*Task brief*:
Check each line of the records below and collect those holding "have".
Records shown Start Marker
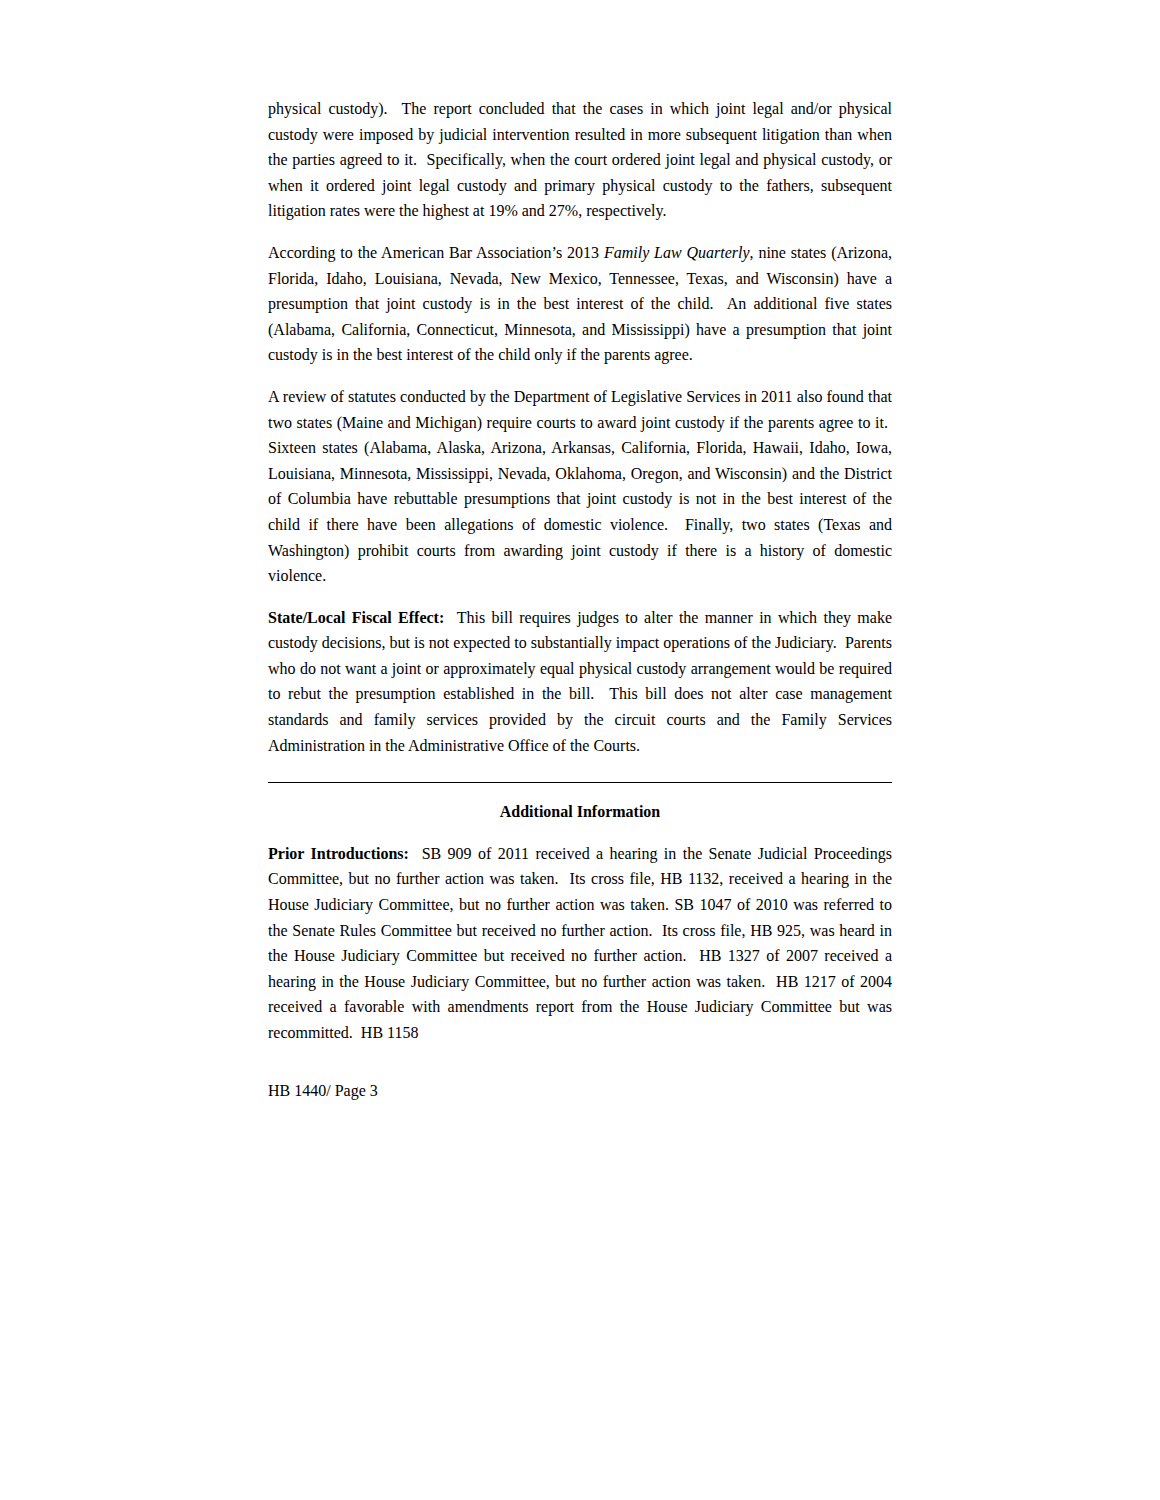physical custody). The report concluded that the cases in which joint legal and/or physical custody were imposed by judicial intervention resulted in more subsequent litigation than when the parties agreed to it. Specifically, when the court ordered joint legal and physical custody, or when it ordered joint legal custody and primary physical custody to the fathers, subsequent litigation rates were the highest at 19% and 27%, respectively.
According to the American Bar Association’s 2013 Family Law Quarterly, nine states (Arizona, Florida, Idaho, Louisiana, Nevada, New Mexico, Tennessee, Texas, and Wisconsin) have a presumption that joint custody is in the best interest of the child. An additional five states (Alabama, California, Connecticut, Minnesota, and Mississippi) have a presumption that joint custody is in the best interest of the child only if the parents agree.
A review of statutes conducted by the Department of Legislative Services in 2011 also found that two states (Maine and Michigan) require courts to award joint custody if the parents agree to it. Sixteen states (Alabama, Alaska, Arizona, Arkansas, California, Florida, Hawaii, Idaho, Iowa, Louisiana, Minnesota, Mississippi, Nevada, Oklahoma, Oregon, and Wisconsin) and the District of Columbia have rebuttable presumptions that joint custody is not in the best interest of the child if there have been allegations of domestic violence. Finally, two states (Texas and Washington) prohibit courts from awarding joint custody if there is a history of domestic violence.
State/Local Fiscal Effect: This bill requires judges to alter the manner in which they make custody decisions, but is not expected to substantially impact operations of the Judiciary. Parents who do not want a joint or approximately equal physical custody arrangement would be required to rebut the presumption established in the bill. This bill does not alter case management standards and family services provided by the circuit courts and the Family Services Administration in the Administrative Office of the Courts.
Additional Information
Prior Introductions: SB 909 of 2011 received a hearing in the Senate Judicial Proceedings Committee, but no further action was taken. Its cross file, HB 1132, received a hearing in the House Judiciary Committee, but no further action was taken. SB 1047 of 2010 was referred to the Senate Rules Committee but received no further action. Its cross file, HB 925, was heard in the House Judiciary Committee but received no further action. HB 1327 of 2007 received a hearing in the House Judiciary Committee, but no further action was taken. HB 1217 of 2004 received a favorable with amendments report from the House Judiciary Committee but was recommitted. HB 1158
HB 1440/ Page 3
Records shown End Marker
*Solved problem*:
According to the American Bar Association’s 2013 Family Law Quarterly, nine states (Arizona, Florida, Idaho, Louisiana, Nevada, New Mexico, Tennessee, Texas, and Wisconsin) have a presumption that joint custody is in the best interest of the child. An additional five states (Alabama, California, Connecticut, Minnesota, and Mississippi) have a presumption that joint custody is in the best interest of the child only if the parents agree.
A review of statutes conducted by the Department of Legislative Services in 2011 also found that two states (Maine and Michigan) require courts to award joint custody if the parents agree to it. Sixteen states (Alabama, Alaska, Arizona, Arkansas, California, Florida, Hawaii, Idaho, Iowa, Louisiana, Minnesota, Mississippi, Nevada, Oklahoma, Oregon, and Wisconsin) and the District of Columbia have rebuttable presumptions that joint custody is not in the best interest of the child if there have been allegations of domestic violence. Finally, two states (Texas and Washington) prohibit courts from awarding joint custody if there is a history of domestic violence.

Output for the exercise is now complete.